I’d totally have done Night of the Doctor though.
Do you think geeks and fanboys have way too much influence over the pop culture? I know I asked something similar before, but I can’t get rid of this feeling.
In many ways I think geeks and fanboys have less actual influence. The idea that fans were actually the normal, paying audience died over the course of the 90s when people realized you couldn’t actually make money on things like Babylon 5. These days geeks and fanboys are part of the plan, but only part of it – essentially a promotional stage. You court them to get buzz, and break up with them when you need to actually hit it big.
Anton B
February 11, 2014 @ 9:34 am
You forgot 'where do you get your ideas from?'
Josiah Rowe
February 11, 2014 @ 10:15 am
Here's one I don't recall having been discussed here (and if it has, please feel free to ignore and/or point me towards the previous discussion): do you believe in the Omnirumour, in any form? Do you think that there are more officially missing episodes of Doctor Who in the vaults of TIEA, or anywhere else? And what does the undying nature of the Omnirumour say about Doctor Who fandom?
Eric Rosenfield
February 11, 2014 @ 11:22 am
Will you do Night of the Doctor for the book release of the Wilderness Years?
Dan
February 11, 2014 @ 3:13 pm
In the Woody Allen case it's quite simple: either Woody or Mia are lying. Whichever of them is lying is truly beyond the moral pale, if in different ways and degrees. . Dylan Farrow can be telling the truth as far as she sees it in either case. Saying "I believe the victim" appears to give the impression that we know whether Allen is guilty or not. (Have you read Allen's op-ed piece in the NYT? I know nothing and have researched nothing beyond the open letter and the op-ed piece, and wish I knew the truth of the matter.)
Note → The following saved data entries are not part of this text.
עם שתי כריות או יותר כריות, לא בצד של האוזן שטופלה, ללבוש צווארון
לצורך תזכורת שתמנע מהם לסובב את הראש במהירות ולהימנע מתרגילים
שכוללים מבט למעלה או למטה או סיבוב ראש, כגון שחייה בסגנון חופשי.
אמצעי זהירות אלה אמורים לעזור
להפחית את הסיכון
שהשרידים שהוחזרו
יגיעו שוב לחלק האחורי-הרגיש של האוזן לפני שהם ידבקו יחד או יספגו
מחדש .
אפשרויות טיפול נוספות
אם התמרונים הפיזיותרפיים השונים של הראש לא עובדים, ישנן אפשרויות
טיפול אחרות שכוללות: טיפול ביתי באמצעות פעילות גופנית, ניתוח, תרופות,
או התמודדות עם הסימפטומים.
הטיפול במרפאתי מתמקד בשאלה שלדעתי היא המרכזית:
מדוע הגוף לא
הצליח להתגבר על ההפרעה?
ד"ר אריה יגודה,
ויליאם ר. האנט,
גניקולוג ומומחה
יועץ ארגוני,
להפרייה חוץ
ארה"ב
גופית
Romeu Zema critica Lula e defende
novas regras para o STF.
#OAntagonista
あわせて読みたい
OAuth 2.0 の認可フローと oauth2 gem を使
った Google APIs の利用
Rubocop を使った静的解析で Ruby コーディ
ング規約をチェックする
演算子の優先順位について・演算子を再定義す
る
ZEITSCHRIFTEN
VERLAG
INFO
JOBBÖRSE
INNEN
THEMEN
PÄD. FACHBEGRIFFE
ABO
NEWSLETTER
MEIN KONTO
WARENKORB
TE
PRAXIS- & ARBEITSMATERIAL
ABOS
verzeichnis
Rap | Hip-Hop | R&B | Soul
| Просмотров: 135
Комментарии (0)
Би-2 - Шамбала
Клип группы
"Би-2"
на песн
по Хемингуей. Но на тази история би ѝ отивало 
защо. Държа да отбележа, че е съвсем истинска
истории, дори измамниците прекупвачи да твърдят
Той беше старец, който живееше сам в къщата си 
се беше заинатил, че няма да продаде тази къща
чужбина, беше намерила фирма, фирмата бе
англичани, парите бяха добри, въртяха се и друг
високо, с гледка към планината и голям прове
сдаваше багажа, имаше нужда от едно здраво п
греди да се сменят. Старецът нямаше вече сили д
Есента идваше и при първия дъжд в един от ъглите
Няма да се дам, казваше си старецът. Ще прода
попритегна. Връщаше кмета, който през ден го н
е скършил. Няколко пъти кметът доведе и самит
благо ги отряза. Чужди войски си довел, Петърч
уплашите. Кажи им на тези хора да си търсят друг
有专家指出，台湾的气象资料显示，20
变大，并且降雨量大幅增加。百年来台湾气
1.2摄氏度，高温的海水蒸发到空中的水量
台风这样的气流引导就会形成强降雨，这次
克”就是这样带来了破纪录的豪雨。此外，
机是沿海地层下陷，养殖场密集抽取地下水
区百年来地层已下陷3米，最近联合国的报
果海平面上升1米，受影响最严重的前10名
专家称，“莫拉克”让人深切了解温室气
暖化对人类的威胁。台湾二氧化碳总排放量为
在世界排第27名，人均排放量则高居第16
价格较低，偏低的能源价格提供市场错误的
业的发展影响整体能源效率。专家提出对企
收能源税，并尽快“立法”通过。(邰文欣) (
And the amount of people on Twitter saying "if you say 'innocent until proven guilty' you are a bad person and I'm blocking you" and words to that effect is surprising. Sure they're not bound by the legal process in the "innocent until proven guilty" sense (only in a libel law sense), and they're coming from the point that powerless abuse victims have long been ignored or not taken seriously , but, from those two things I have read, and certainly without calling DF a liar, WA hasn't remotely been proven guilty.
Spacewarp
February 11, 2014 @ 10:01 pm
I'd guess next time you're in the UK you'll be looking up the Earls Court Police Box. Well if you've got time you could also go here:
http://www.youtube.com/watch?v=Cxtiv7T5gXM
(That's me filming and talking by the way)
Spacewarp
February 11, 2014 @ 10:39 pm
The recent verdicts for Michael La Vell and William Roache spring to mind, and I am watching the cases of Dave Lee Travis and Rolf Harris very closely. The ghost of Jimmy Savile has a lot to answer for.
David Ainsworth
February 12, 2014 @ 5:03 am
Babylon 5 is a really strange example, given that fan input had no real effect on the show and that Warner Brother have made lots of money selling DVDs. Why not Sliders, or Firefly/Serenity, or even Doctor Who in the 90's? And if you're looking at today, compare The Big Bang Theory to, say, Community to see how much influence geeks have on pop culture.
Froborr
February 12, 2014 @ 5:28 am
I think the point is that Babylon 5 was made for and actively courted a geek audience. It remains a pure cult work, with a small but dedicated audience; reasonably profitable, but not particularly influential. (Indeed, the genre of which it was part is basically dead.)
Contrast something like Buffy, which had (and has) a sizeable geek following but did not actively court that audience and was not made for them. (Indeed, geeks are pretty consistently depicted extremely negatively in the show, most obviously with the Trio, but note also that most of Willow's character development consists of maturing away from initial geekiness.) Buffy was not only commercial successful, but also extremely influential, including serving as the template for the Davies era.